This linked to list of extant megafauna is quite varied (and a little sparse?). Let's organize it a bit:
African Megafauna
- Gorilla
- Black Rhino
- Hippo
- Ostrich
- Elephant (African)
- Lion
- Giraffe
- African Buffalo
- Zebra
This is notably the largest list of any category. According to Jared Diamond in Guns, Germs, & Steel, there's a good reason for that. Humans evolved alongside these animals in Africa, so they learned to deal with the growing capabilities of Honinids slowly over millions of years, at a pace their evolution could handle, rather than getting fully-evolved Homo Sapiens dropped on them cold.
SE Asian Megafauna
- Asian Elephant
- Tiger
- Giant Boa
- Wild Water Buffalo
Jared didn't go into this one, but SE Asia was the first place we know of hominids spreading to outside of Africa (about 2 million years ago). So if his thesis holds water, then you'd expect some of these to have survived as well, since they also got introduced to hominids rather early on, when their hunting capabilities weren't as great.
Aguatic Megafauna
- Whales (toothed and untoothed)
- Crocodilians
- Sharks
- Mantas
- Assorted Giant fish
- Giant Octopi & Squid
The explanation here seems rather obvious: Humans aren't aquatic creatures.
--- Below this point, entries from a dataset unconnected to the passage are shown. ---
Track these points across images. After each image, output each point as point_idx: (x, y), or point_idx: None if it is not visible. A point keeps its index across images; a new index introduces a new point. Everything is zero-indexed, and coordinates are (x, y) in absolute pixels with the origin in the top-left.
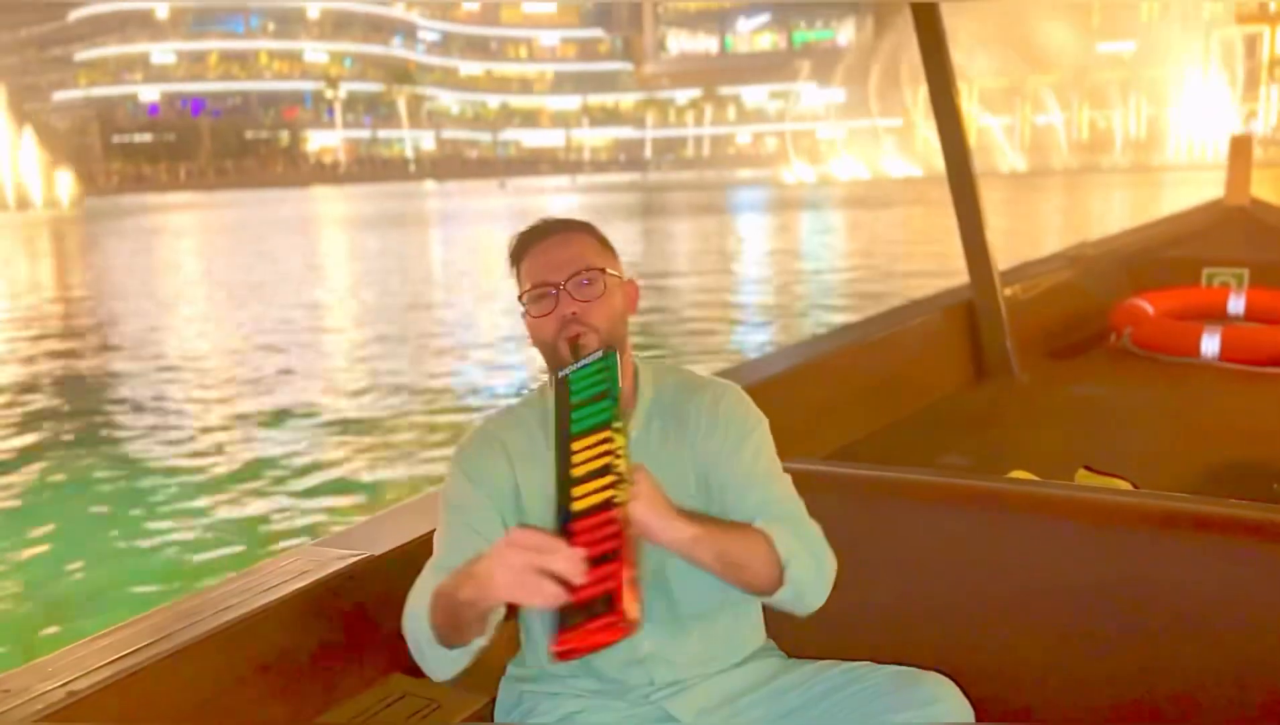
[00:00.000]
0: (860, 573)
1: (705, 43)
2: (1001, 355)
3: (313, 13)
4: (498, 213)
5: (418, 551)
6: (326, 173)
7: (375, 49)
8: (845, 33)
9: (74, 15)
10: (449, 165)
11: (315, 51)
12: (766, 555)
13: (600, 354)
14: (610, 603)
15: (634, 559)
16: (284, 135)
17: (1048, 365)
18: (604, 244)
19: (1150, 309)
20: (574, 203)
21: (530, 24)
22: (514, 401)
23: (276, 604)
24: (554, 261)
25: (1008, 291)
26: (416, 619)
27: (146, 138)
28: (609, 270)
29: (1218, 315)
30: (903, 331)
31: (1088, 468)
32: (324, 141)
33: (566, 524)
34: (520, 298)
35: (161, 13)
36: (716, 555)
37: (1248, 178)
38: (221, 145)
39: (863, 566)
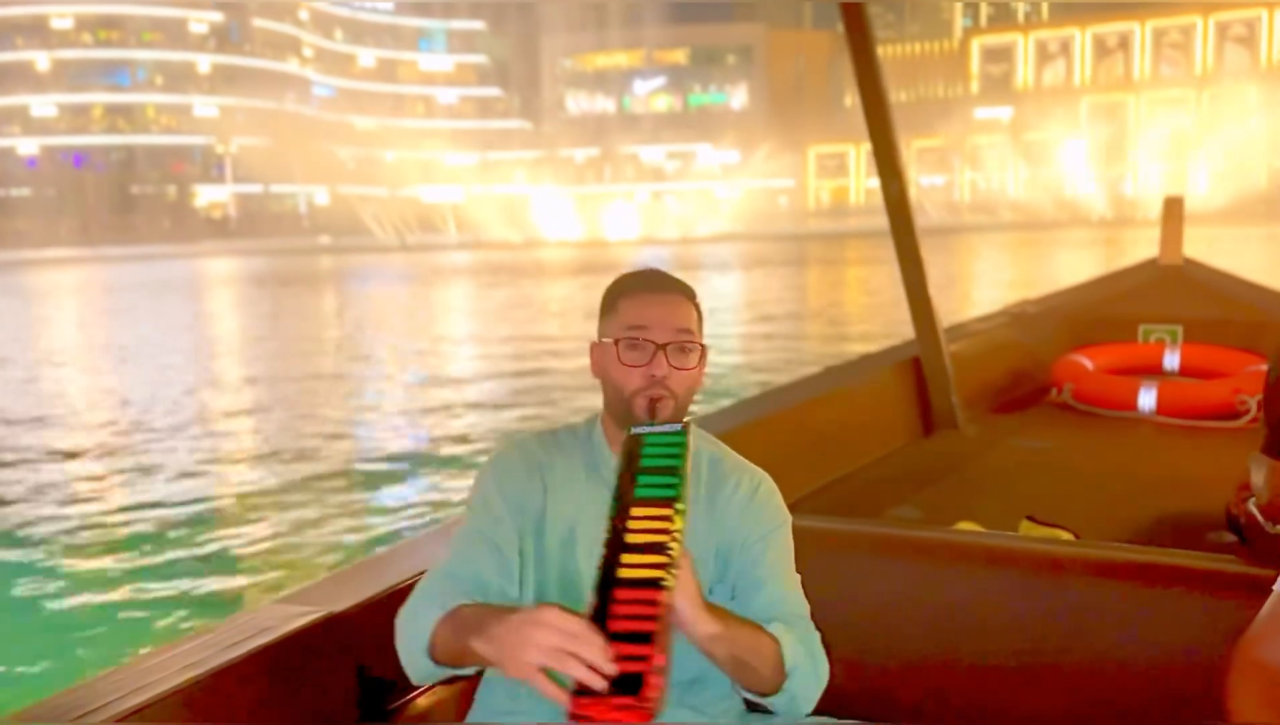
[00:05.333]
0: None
1: (603, 103)
2: (948, 410)
3: (203, 67)
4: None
5: (382, 609)
6: (216, 228)
7: (267, 104)
8: (738, 97)
9: None
10: (345, 220)
11: (205, 106)
12: (774, 661)
13: (678, 427)
14: (636, 686)
15: (666, 646)
16: (171, 190)
17: (992, 420)
18: (700, 314)
19: (1089, 365)
20: (471, 258)
21: (427, 81)
22: (561, 426)
23: (238, 662)
24: (660, 318)
25: (952, 347)
26: (415, 631)
27: (25, 192)
28: (703, 345)
29: (1154, 371)
30: (851, 387)
31: (1031, 519)
32: (213, 196)
33: (610, 590)
34: (611, 338)
35: (42, 64)
36: (730, 655)
37: (1180, 237)
38: (105, 200)
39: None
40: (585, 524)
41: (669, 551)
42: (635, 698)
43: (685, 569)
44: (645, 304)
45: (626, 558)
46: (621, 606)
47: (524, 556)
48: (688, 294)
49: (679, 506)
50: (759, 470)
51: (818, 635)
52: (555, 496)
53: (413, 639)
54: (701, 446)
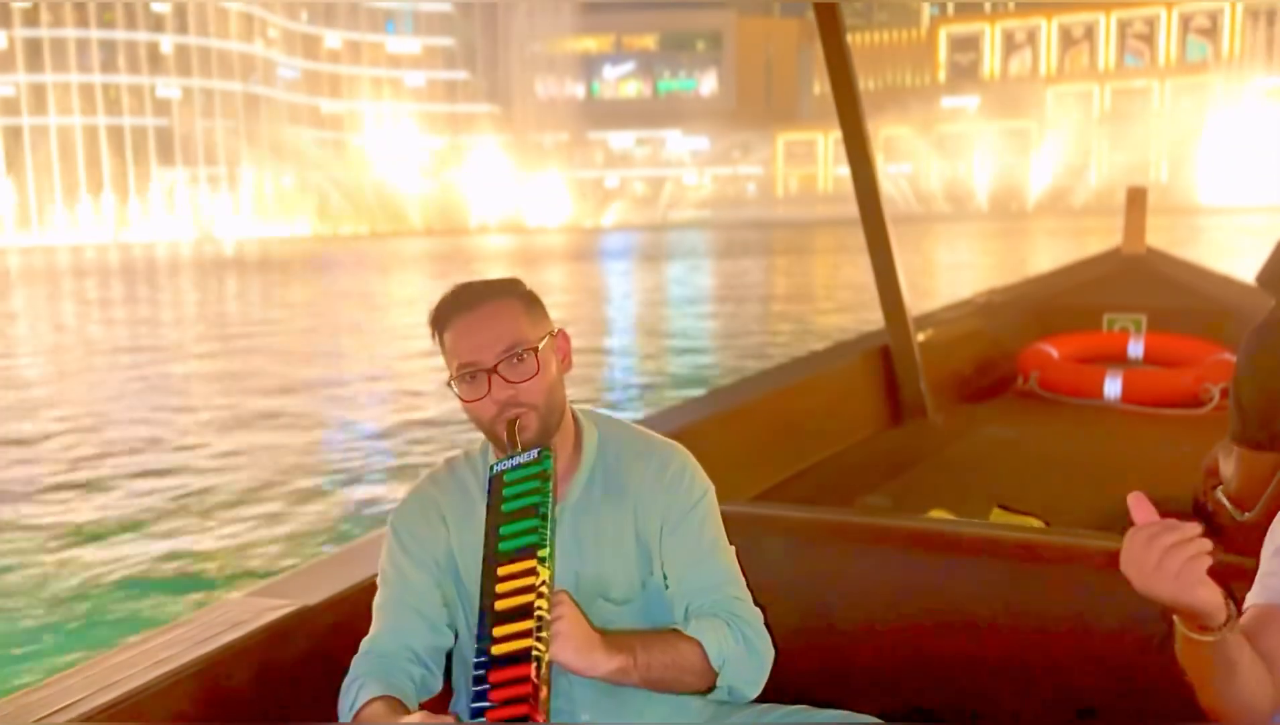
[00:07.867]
0: (788, 613)
1: (572, 88)
2: (917, 398)
3: (166, 48)
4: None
5: (354, 602)
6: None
7: (231, 86)
8: (707, 83)
9: None
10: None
11: (168, 87)
12: (698, 666)
13: (536, 454)
14: None
15: (545, 716)
16: (132, 172)
17: (961, 408)
18: (530, 304)
19: (1055, 353)
20: (443, 246)
21: (395, 64)
22: (454, 456)
23: (209, 658)
24: (481, 341)
25: (921, 336)
26: (345, 707)
27: None
28: (540, 341)
29: (1118, 359)
30: (822, 376)
31: (1002, 506)
32: (176, 178)
33: (485, 670)
34: (449, 381)
35: (1, 43)
36: (645, 680)
37: (1143, 227)
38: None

Hunting large creatures in the deep water they are capable of retreating to is no easy task for a human. Doing it at the scale required to wipe out a species seems right out prior to the modern era.
Arctic Megafauna
- Grizzly/Polar Bear
- Moose
- Musk Ox
It seems likely there's a weaker version of the effect with Aquatic animals going on here. Humans can live in the arctic, and hunt there. However, its not easy, and tougher to do at scale.
Domesticates
These survived because they were usefully domesticable. Their wild forbears are largely extinct.
Large Bovines (worldwide)
Outside of the African variety mentioned above, these creatures (barely) managed to live into the modern era, when men with horses and firearms nearly exterminated them all. Being big, fast, tough (by bow-and-arrow era standards) and relatively prolific may have helped them.
South America
This is actually a really small list, compared to what they had prior to the peopling of the continent. Anaconda are aquatic and largely live in places humans can't farm well. Rhea I don't know much about, but apparently they are very fast (40MPH). Likely the fastest land animal in South America. Their impressive survival capabilities are underscored by the fact that there's now feral populations of them in Germany and the UK.